The Reynoldsburg Police Department honored a number of officers and a dispatcher last week with awards for their hard work.
Chief Jim O'Neill gave out the awards Feb. 18 at the beginning of the Reynoldsburg City Council meeting.
Detective Tye Downard was named Officer of the Year; officer Dan Downing received the DUI (Driving Under the Influence) Ace Award; Sgt. Joe Vincent was named Supervisor of the Year; dispatcher Michele Severance was named Civilian of the Year; officer James Triplett was recognized for distinguished service and Sgt. Mark Moser was honored for community service.
Lt. Ron Wright assisted in giving out the awards. He said different criteria go into each award and officers and employees are typically nominated by a peer or supervisor.
"We have a five-person award committee that reviews the nominations and puts in their recommendations, then I tally those up and give recommendations to the chief," he said. "The chief ultimately decides who gets the awards."
Wright said an entire shift nominated Severance for her award.
"We like to recognize officers and employees who are doing very well and show outstanding service to the community," he said. "We like to display who our best officers are and I think they deserve the recognition."
O'Neill said Downard performed his duties as a detective in an exemplary manner throughout 2013, working narcotics investigations.
"He worked countless hours with the Franklin County/DEA Drug Task Force while maintaining his narcotics investigations in the city of Reynoldsburg," O'Neill said. "His efforts have produced seizures of over $639,497 in drug money, countless pounds of illegal narcotics and multiple handguns and assault rifles used by suspects to protect their drug operations."
He said Downard also is a department trainer who logged additional hours to train other officers and "was a good mentor and source of information for our newer officers to learn current trends with narcotics investigations."
O'Neill said Downing apprehended more than 78 impaired drivers "and contributed to the goal of creating a safer community through traffic enforcement."
Vincent's Supervisor of the Year award was the result of not only his exemplary service but his "re-invention" of the Reynoldsburg Police Reserve Division, O'Neill said.
"He tirelessly worked to coordinate and oversee the hiring process of 15 new reserve officers to produce a 16-officer unit," O'Neill said. "Sgt. Vincent monitors the progress of each of the reserve officers as they conduct field and departmental training. He also tracks the reserve budget to ensure each officer is properly equipped to perform their duties."

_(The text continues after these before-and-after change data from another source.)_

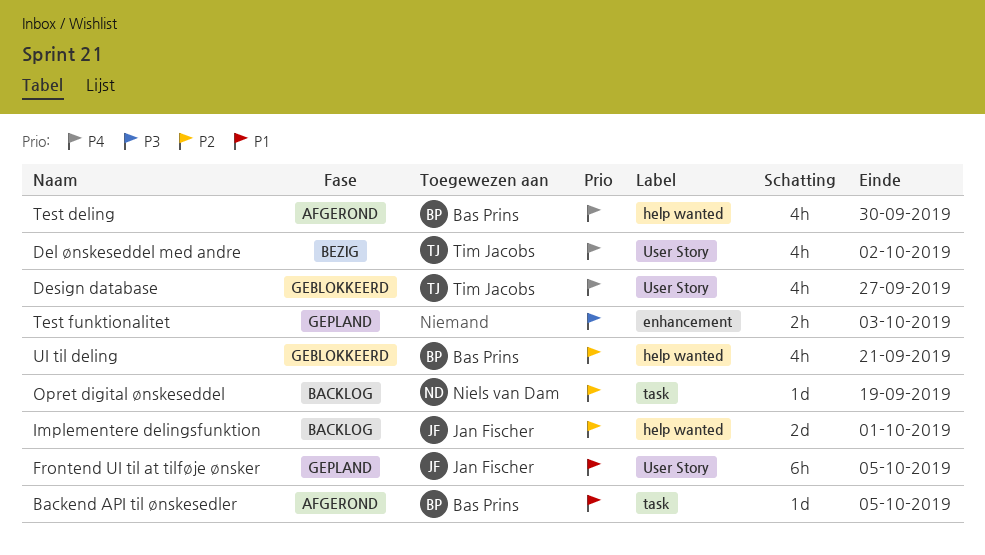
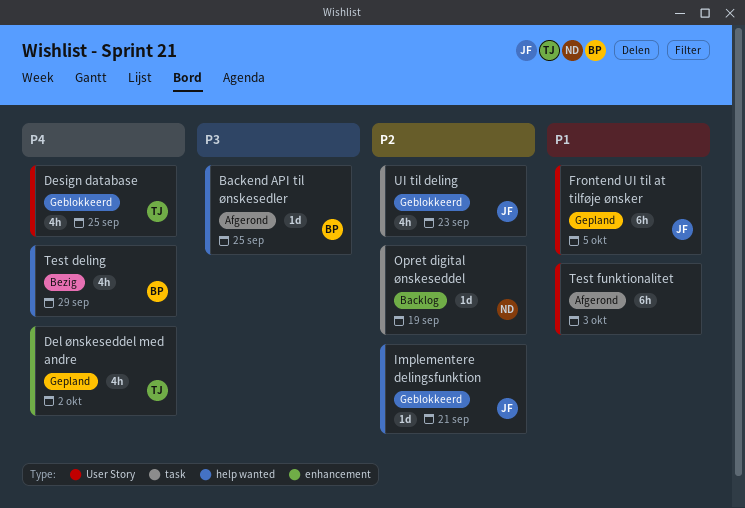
Backend API til ønskesedler, priority: P1 -> P3
Backend API til ønskesedler, label: task -> help wanted
Backend API til ønskesedler, due: Oct 5 -> Sep 25
Del ønskeseddel med andre, status: Bezig -> Gepland
Del ønskeseddel med andre, label: User Story -> enhancement
Design database, due: Sep 27 -> Sep 25
Implementere delingsfunktion, status: Backlog -> Geblokkeerd
Implementere delingsfunktion, estimate: 2d -> 1d
Implementere delingsfunktion, due: Oct 1 -> Sep 21
Test deling, status: Afgerond -> Bezig
Test deling, due: Sep 30 -> Sep 29
Test funktionalitet, status: Gepland -> Afgerond
Test funktionalitet, priority: P3 -> P1
Test funktionalitet, label: enhancement -> User Story
Test funktionalitet, estimate: 2h -> 6h
UI til deling, owner: Bas Prins -> Jan Fischer
UI til deling, label: help wanted -> task
UI til deling, due: Sep 21 -> Sep 23

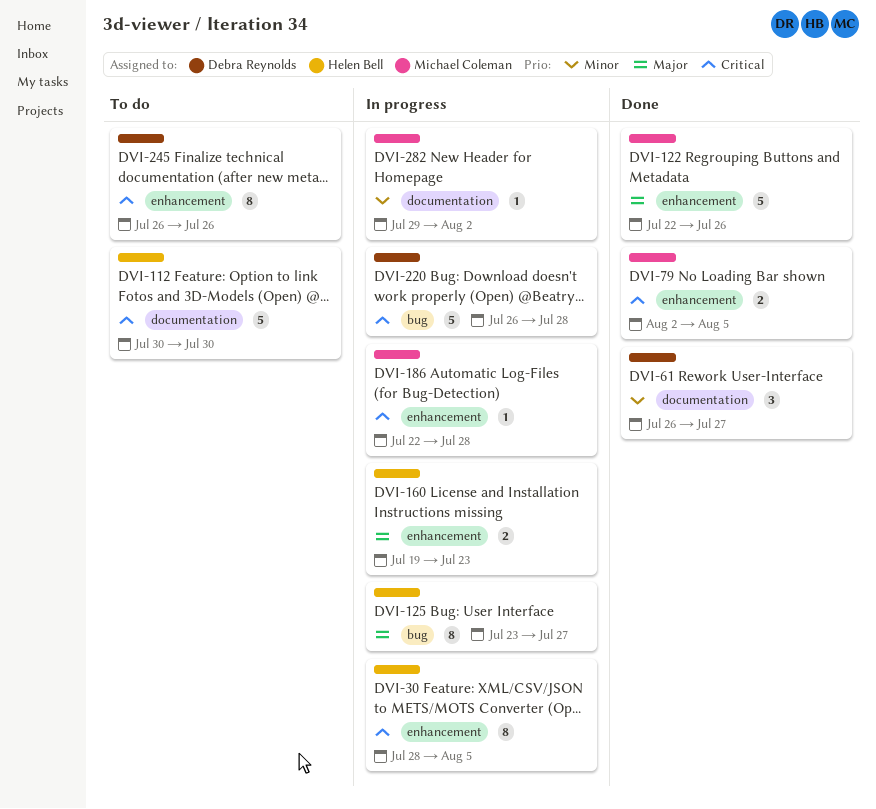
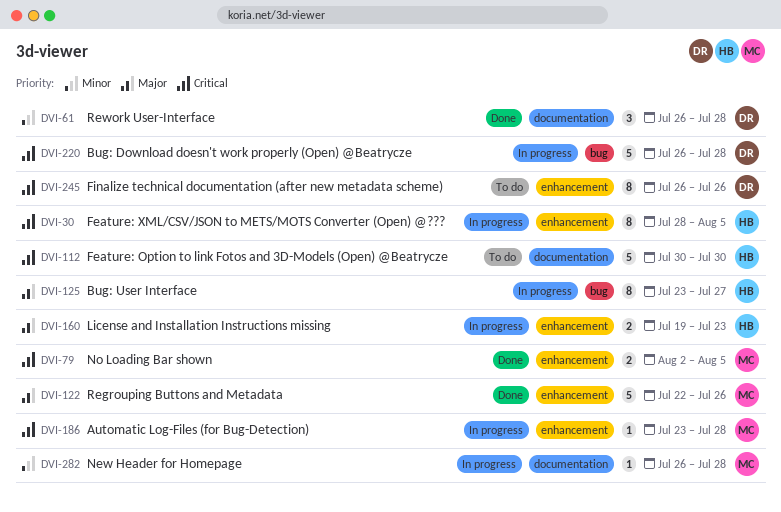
DVI-61, due: Jul 27 -> Jul 28
DVI-186, start: Jul 22 -> Jul 23
DVI-282, start: Jul 29 -> Jul 26
DVI-282, due: Aug 2 -> Jul 28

O'Neill said the reserve unit volunteered a total of 2,530.25 hours throughout 2013, supporting full-time staff and crime prevention.
As a dispatcher, Severance handled approximately 80 calls for service per shift with little to no clerical support, O'Neill said.
"She consistently placed the safety of the officers on the street as her primary duty as she ensured all calls were accurately documented and dispatched," he said. "She was instrumental in the creation of the 99P code to alert officers of potential concealed-carry weapon permits and also developed an efficient method to process domestic violence warrants and packets."
He said officer Triplett received the Distinguished Service Award for his "exceptional service in 2013" as the first Reynoldsburg Division of Police Motor Unit officer.
"He worked tirelessly on all complaints received, resulting in 772 traffic citations and 180 traffic warnings to curb poor driving behaviors and promote safer streets for citizens to commute," O'Neill said. "He also coordinated and participated in numerous community events to re-establish a positive image of the police department to citizens."
Moser's Community Service Award was the result of his coordination and participation in more than 38 community-related events, O'Neill said.
"His supervision and deployment of the Motor Unit and Bicycle Patrol Unit imparted a significant impact in the areas of traffic safety, crime prevention and traffic education with the community," O'Neill said.